____ Given entries

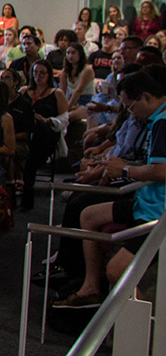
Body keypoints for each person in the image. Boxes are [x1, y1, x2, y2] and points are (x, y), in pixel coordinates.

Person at [52, 67, 166, 309]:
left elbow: (160, 171)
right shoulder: (156, 120)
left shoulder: (162, 123)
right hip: (144, 202)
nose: (132, 114)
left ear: (146, 97)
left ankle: (140, 328)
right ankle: (91, 287)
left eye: (132, 107)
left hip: (157, 214)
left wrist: (125, 170)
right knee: (89, 215)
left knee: (116, 271)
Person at [21, 60, 67, 211]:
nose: (38, 76)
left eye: (42, 73)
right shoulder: (23, 92)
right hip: (26, 134)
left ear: (49, 75)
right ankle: (26, 184)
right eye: (35, 72)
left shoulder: (57, 93)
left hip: (47, 134)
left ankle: (27, 184)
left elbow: (64, 119)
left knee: (39, 128)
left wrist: (47, 120)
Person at [61, 43, 95, 123]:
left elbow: (78, 91)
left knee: (67, 117)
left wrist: (67, 108)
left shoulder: (87, 70)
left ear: (80, 54)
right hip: (71, 100)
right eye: (68, 53)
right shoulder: (65, 71)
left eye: (73, 53)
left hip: (86, 101)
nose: (70, 56)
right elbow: (62, 91)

________

Your answer should hold the line with "left ear: (80, 54)" and each line after it to the end of the data, retyped exactly. Include no other lines.

▶ _Problem solution_:
left ear: (80, 54)
right hip: (71, 100)
right eye: (68, 53)
right shoulder: (65, 71)
left eye: (73, 53)
left hip: (86, 101)
nose: (70, 56)
right elbow: (62, 91)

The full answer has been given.